Welcome to the big leagues, guys and gals. Running for president is the best story in American politics. But the presidential vetting process is like nothing any of these folks have ever seen, even for these senators who’ve run before in high-profile Senate contests.

The opposition research. The ideological criticism. The examination of every wart and flaw. And the totality of this process is why sitting incumbent presidents who don’t get primary challenges from their own parties have an advantage in seeking re-election. See Bush in 2004 and Obama in 2012.

Just how lethal will this vetting process be for Democrats? (In that New York Times piece on Warren, a Cherokee genealogist says she won’t vote for Warren under any circumstance, even against Trump.) Will hard feelings undermine the eventual nominee? (The lack of full party unity definitely hurt the Democrats in 2016.) Or can someone transcend the presidential meat-grinder?

As Mueller prepares to release more documents, Trump rage-tweets on the investigation

NBC’s Ken Dilanian: “Three new court documents are scheduled to emerge Friday that could shed new light on what Donald Trump's former top aides have been telling — or not telling — federal investigators. A federal judge in New York has ordered that prosecutors for the Southern District of New York and the Special Counsel's Office have until 5 p.m. Friday to deliver sentencing memos designed to detail former Trump lawyer Michael Cohen's cooperation in their ongoing investigations.”

“And special counsel Robert Mueller is also due to file a document spelling out what his team previously referred to as the "crimes and lies" that led them to cancel a cooperation agreement with former Trump campaign chairman Paul Manafort.”

And it sure seems like President Trump is bracing for bad news. Just check out his tweets from this morning:

Somebody is clearly worried…

Experts say lame-duck curbs on power could violate Michigan constitution

“Republican lawmakers may be violating the state constitution with fast-tracked bills in the lame-luck Legislature that curb the powers of incoming Democratic officeholders or water down proposals backed by Michigan voters, legal experts say,” the Detroit Free Press writes.

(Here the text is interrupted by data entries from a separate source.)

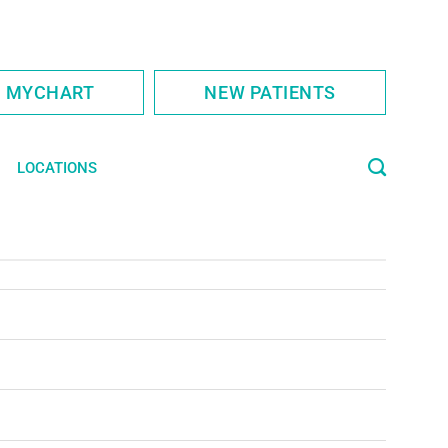
S MYCHART
NEW PATIENTS
LOCATIONS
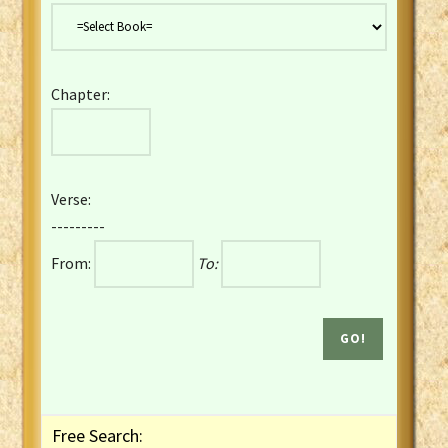
Danish Bible
Dutch Staten Vertaling Bible
Eng. KJV&Book of Mormon
Chapter:
English YLT 1898 Bible
Estonian Genesis New Testament
Finnish 1776 Bible
Finnish 1938 Bible
Verse:
French Darby Bible
---------
French Louis Segond Bible
From:
To:
Gaelic (Manx) Selections
Gaelic (Scottish) Mark
Georgian Gospels Acts James
German Luther 1912 Bible
Gothic NT AmbrosianusA Partial
Greek Modern Bible
Greek NT Byzantine Majority
Free Search:
Greek NT Textus Receptus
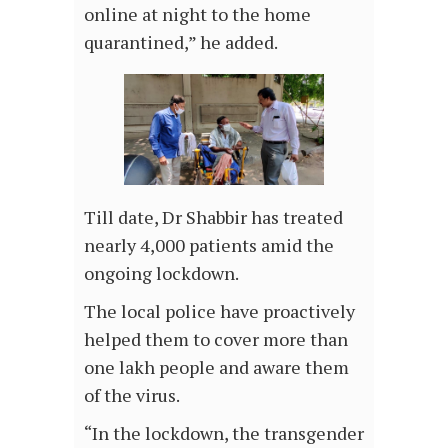
online at night to the home
quarantined,” he added.
Till date, Dr Shabbir has treated
nearly 4,000 patients amid the
ongoing lockdown.
The local police have proactively
helped them to cover more than
one lakh people and aware them
of the virus.
“In the lockdown, the transgender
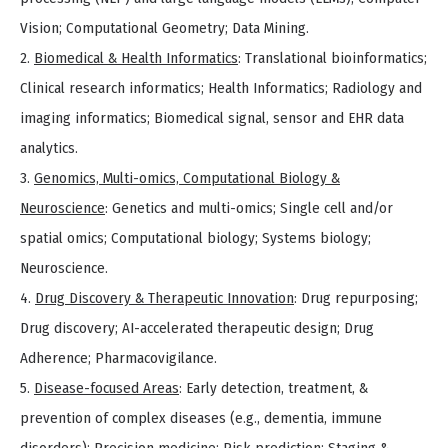
Vision; Computational Geometry; Data Mining.
2.
Biomedical & Health Informatics
: Translational bioinformatics;
Clinical research informatics; Health Informatics; Radiology and
imaging informatics; Biomedical signal, sensor and EHR data
analytics.
3.
Genomics, Multi-omics, Computational Biology &
Neuroscience
: Genetics and multi-omics; Single cell and/or
spatial omics; Computational biology; Systems biology;
Neuroscience.
4.
Drug Discovery & Therapeutic Innovation
: Drug repurposing;
Drug discovery; AI-accelerated therapeutic design; Drug
Adherence; Pharmacovigilance.
5.
Disease-focused Areas
: Early detection, treatment, &
prevention of complex diseases (e.g., dementia, immune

“‘They're just going crazy,’ said Robert Sedler, a Wayne State University law professor. Sedler, who has taught at Wayne State since 1977 and wrote a book on American constitutional law, cited a range of problematic bills — from a package the Senate passed Thursday to strip enforcement of campaign finance laws from the secretary of state to one that restricts the incoming governor's choices to head the Michigan State Police, and bills that meddle with legislation and constitutional amendments backed by Michigan voters. ‘In the 40 years that I've been here, I have not seen any such effort to curtail the powers of the governor and the executive branch,’ Sedler told the Free Press Thursday.”

Republican concedes in CA-21, Democrats’ House gains now at 40 seats

GOP Congressman David Valadao conceded to Democrat TJ Cox in the CA-21 race, giving Democrats a net of 40 House pickups for their haul in 2018, NBC’s Jane Timm writes. As a result, NBC News declared Cox the apparent winner in the contest.

Democrat withdraws concession in NC-9 after the allegations of election fraud

NBC News also withdrew its call for Republican Mark Harris in that NC-9 contest after Democrat Dan McCready took back his concession amid allegations of election fraud in the race.

Here’s NBC’s Leigh Ann Caldwell and Rich Gardella: “State investigators are combing through election board records in several counties to discover whether there was an organized effort to unlawfully collect the absentee ballots of thousands of voters and then not turn those ballots over to election authorities. They are especially interested in Bladen County, a rural, low-income area in the southeastern part of the state where investigators are looking at several individuals who turned in requests for absentee ballots on behalf of hundreds of voters.”

“The results of the investigation could put in jeopardy Republican congressional candidate Mark Harris’ unofficial lead of 905 votes over Democrat Dan McCready.”